Activity:
Would you please return the lines of the material that contain the word "Veröffentlicht"?

____ Source information

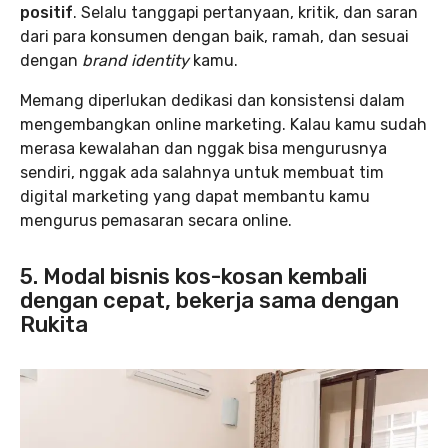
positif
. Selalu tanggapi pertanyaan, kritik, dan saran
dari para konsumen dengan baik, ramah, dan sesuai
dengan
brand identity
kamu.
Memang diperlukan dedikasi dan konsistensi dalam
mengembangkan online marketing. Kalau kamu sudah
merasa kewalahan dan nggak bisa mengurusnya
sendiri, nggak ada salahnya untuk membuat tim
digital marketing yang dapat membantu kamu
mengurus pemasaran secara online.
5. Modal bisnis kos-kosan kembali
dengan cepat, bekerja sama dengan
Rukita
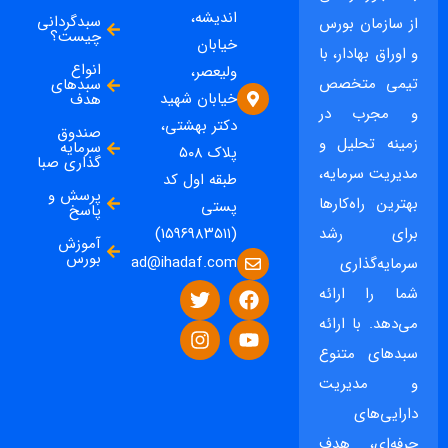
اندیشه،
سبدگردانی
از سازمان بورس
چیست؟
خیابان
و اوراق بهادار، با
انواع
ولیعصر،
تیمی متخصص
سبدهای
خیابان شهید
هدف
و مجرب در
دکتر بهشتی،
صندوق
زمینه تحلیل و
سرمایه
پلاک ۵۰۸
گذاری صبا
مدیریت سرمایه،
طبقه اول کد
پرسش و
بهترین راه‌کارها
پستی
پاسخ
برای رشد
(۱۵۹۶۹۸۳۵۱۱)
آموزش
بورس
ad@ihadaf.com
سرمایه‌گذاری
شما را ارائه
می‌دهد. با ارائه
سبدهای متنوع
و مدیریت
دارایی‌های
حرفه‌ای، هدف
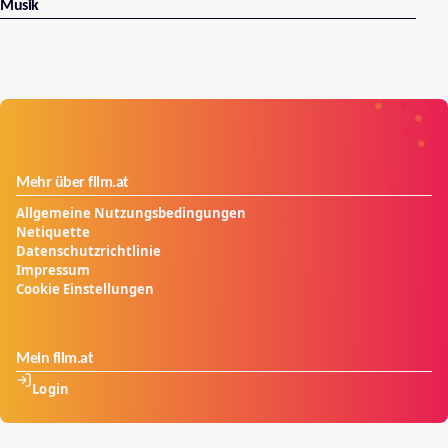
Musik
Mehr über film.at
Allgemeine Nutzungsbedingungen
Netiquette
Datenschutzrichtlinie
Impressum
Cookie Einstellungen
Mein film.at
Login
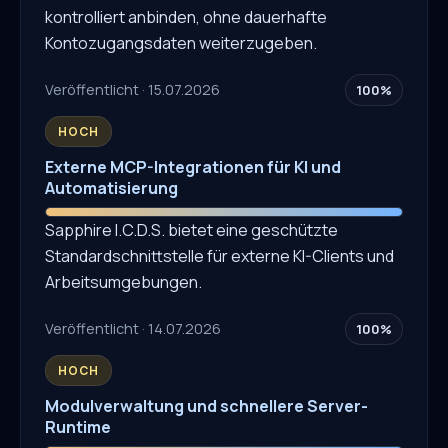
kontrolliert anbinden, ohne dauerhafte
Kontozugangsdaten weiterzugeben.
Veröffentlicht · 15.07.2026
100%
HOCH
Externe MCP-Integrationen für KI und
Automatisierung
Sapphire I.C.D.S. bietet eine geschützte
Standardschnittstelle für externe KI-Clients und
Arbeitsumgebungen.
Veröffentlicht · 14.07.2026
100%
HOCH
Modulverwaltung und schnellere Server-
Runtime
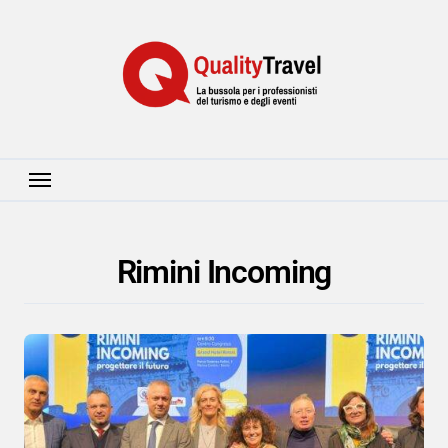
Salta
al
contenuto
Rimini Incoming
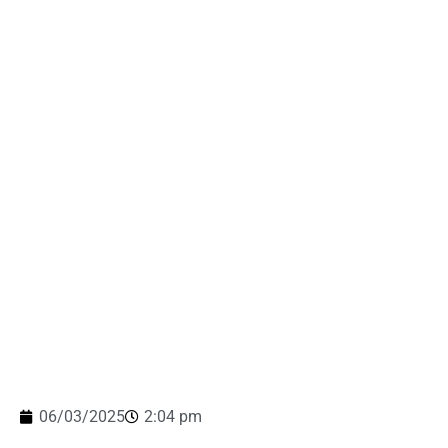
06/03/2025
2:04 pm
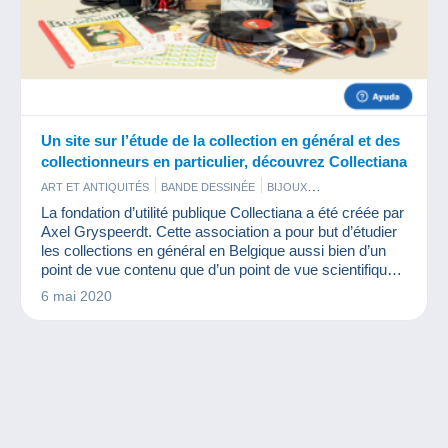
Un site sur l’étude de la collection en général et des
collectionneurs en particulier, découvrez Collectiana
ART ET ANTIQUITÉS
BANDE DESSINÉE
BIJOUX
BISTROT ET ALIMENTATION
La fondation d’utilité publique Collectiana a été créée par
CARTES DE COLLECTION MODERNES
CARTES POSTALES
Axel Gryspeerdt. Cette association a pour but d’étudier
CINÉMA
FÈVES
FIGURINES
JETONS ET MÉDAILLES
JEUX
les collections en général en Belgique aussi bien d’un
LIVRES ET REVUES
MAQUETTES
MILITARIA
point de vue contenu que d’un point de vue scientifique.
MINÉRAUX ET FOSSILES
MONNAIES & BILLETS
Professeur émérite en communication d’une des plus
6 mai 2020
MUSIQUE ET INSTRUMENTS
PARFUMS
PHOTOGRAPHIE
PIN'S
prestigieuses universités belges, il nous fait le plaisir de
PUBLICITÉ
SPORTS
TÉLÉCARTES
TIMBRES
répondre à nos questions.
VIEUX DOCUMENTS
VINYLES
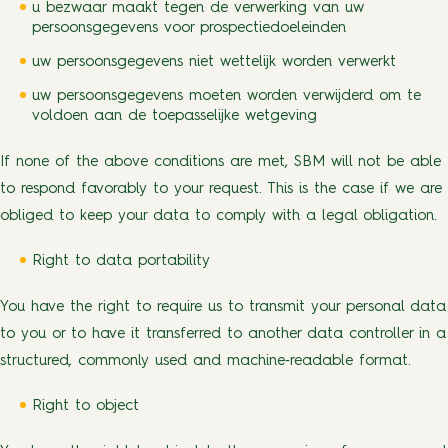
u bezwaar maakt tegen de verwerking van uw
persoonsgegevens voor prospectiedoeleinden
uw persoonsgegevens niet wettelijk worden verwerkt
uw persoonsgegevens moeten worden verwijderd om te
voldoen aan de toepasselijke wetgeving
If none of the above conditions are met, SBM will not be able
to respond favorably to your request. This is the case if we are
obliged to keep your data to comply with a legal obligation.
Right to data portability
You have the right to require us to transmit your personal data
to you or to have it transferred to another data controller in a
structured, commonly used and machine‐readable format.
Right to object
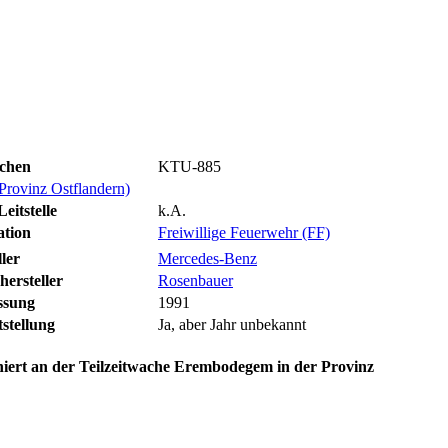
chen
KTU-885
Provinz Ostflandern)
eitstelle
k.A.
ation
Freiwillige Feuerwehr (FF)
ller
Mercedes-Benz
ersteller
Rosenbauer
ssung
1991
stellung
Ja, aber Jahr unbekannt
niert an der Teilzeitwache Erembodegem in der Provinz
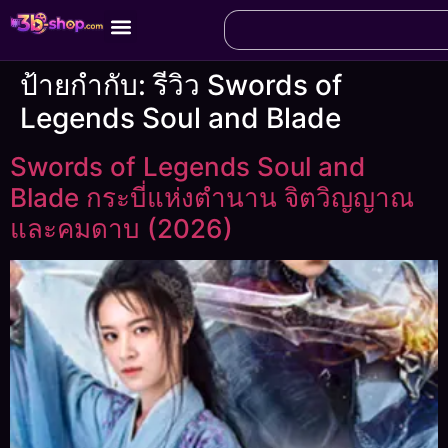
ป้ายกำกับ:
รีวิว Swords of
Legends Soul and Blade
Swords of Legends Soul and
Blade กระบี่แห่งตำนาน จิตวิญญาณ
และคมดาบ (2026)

________
____ Source information

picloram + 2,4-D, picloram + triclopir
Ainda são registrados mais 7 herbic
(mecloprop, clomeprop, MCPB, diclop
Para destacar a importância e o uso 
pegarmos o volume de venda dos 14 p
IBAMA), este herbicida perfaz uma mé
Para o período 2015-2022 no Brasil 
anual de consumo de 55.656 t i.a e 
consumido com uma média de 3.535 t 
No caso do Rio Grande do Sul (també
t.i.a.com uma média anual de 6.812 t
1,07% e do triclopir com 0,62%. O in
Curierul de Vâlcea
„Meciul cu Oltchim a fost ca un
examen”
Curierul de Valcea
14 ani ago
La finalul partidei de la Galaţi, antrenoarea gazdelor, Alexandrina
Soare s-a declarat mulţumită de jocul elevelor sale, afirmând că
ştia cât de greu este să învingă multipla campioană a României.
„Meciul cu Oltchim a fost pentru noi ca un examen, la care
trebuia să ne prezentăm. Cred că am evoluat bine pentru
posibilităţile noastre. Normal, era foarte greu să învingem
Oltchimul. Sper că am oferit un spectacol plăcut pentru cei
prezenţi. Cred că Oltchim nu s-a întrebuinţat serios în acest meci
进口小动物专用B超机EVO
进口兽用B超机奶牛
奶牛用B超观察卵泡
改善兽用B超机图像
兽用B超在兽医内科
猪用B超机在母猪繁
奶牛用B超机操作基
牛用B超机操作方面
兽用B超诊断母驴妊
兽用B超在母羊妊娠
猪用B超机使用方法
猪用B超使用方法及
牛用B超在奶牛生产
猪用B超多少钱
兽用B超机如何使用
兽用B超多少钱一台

________

Solution:
Veröffentlicht · 15.07.2026
Veröffentlicht · 14.07.2026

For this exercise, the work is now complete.